However, many experts argue that this system could be rigged. The lack of regulations and legislation has everyone questioning the fairness of this method.
To address this issue, New York City passed legislation prohibiting AI in finding new employees. This law restricts the assistance of technology in hiring unless the tools have been subjected to a racial and gender bias audit within a year of their use and the results of the assessment results are made available on the employer’s website.
Though this is not expected to be implemented before 2023 and will only be applied to New-York based entities, the ban sets a precedent for the entire AI-based recruitment practice.
Technology-based solutions can be unpredictable and, sometimes, susceptible to biases. For example, weeding out employees based on their skills can be different through AI.
Why? Women often claim fewer talents on their resumes than their male counterparts. If the algorithm is looking for someone with as many skills listed in their application as possible, women applicants are the first to be cut from the list.
Additionally, other AI-driven systems are programmed to remove resumes with any hint of gender bias in an attempt to be “gender-neutral.” However, this affects applicants with gender-exclusive schools listed in their resumes.
Even AI systems used in the interview process could be highly judgemental. Most of them were explicitly made to focus on the applicant’s tone of voice and facial expressions, regardless of their nationality, mother tongues, and natural facial structure.
Is fairness possible through AI recruitment?
There are no industry-wide accountability practices that ensure equitable recruitment through AI systems. However, creating a law that requires transparency on how AI systems judge each applicant is a huge step towards making this process fair for everyone.

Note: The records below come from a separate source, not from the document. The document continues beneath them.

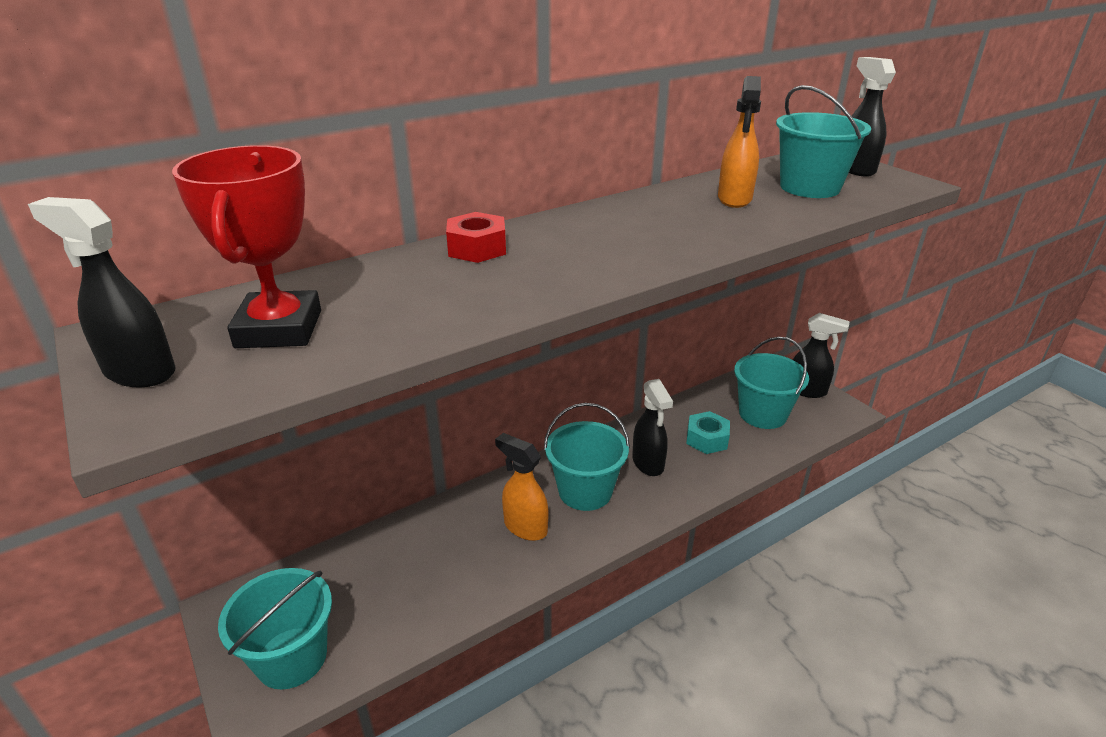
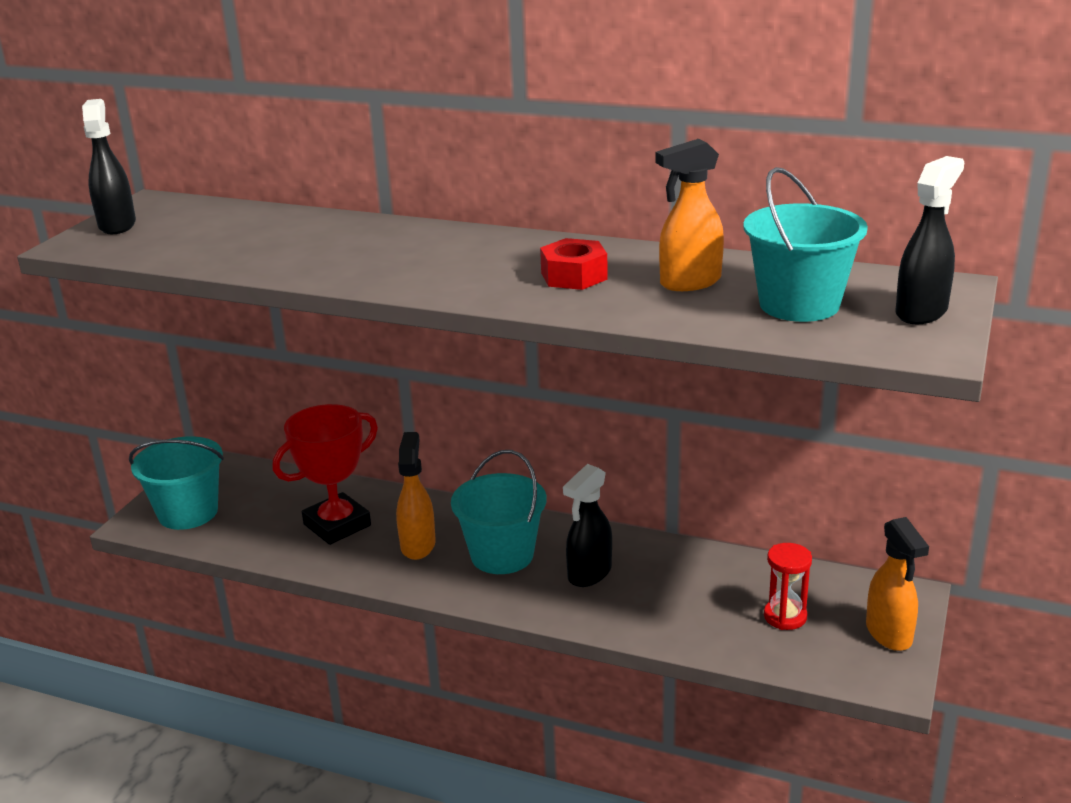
camera: 55 degrees right, 5 degrees down
(279, 329) = (203, 232): red trophy -> red trophy (337, 525)
(477, 248) = (403, 234): red nut -> red nut (574, 276)
(707, 439) = (681, 594): turquoise nut -> none
(762, 414) = (785, 616): turquoise bucket -> red hourglass
(807, 391) = (889, 634): black spray bottle -> orange spray bottle

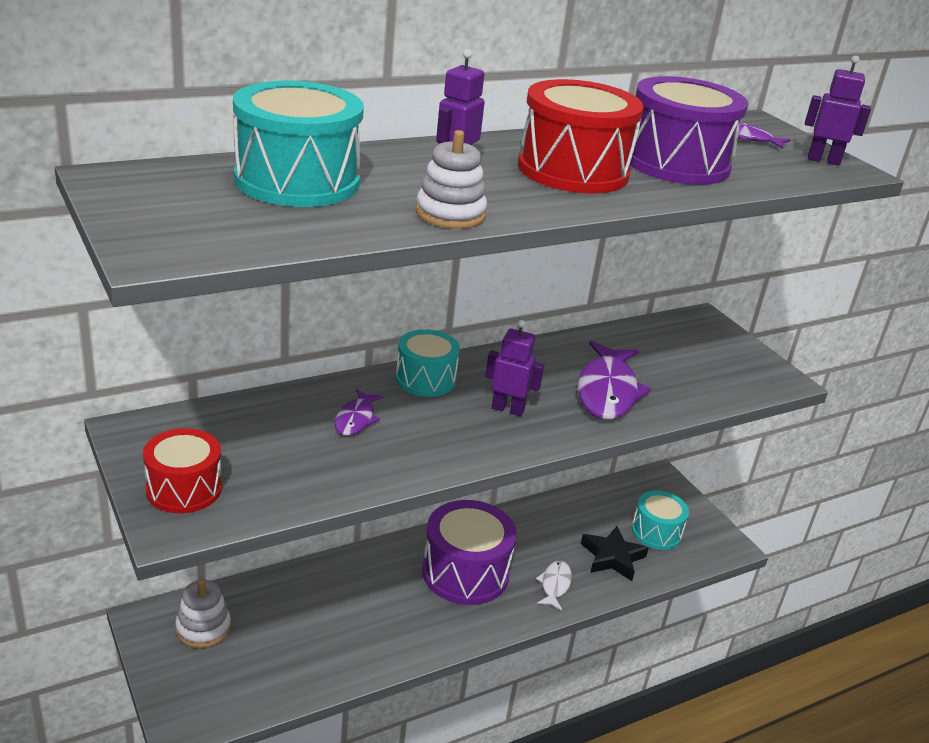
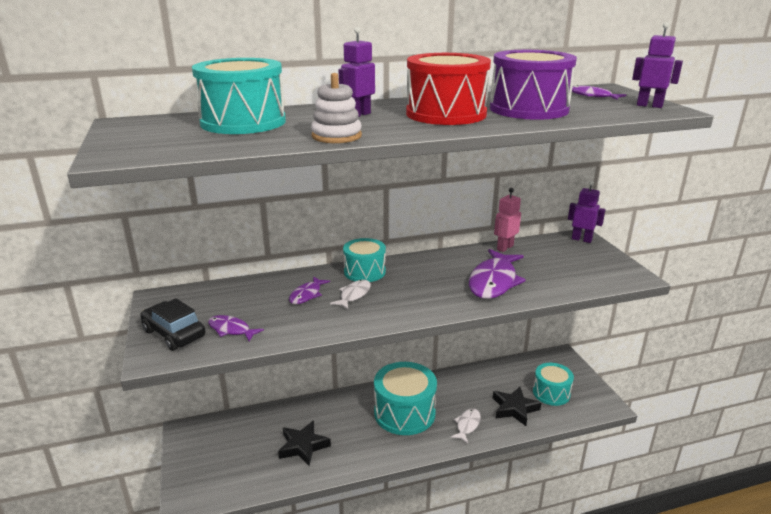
camera: 15 degrees right, 5 degrees down
(184, 489) = (174, 333): red drum -> black car
(203, 628) = (218, 438): white stacking toy -> none
(267, 479) = (231, 330): none -> purple fish
(333, 631) = (303, 446): none -> black star
(423, 418) = (354, 295): none -> white fish
(465, 572) = (404, 413): purple drum -> turquoise drum
(507, 409) = (416, 291): purple robot -> purple robot (581, 239)
(607, 336) = (504, 247): none -> pink robot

Laws like this also force companies to show some accountability for their hiring process.
However, the point here is: AI is still AI, and they only run based on how they were programmed and educated. Although the technology is much better than before, AI recruitment is still highly unpredictable.
That is why recruitment managers should always ensure that their AI tech is always on track with their requirements. There are a lot of applicants out there, and it is only fair to give them a fair shot on the job that they are applying for — AI recruitment or not.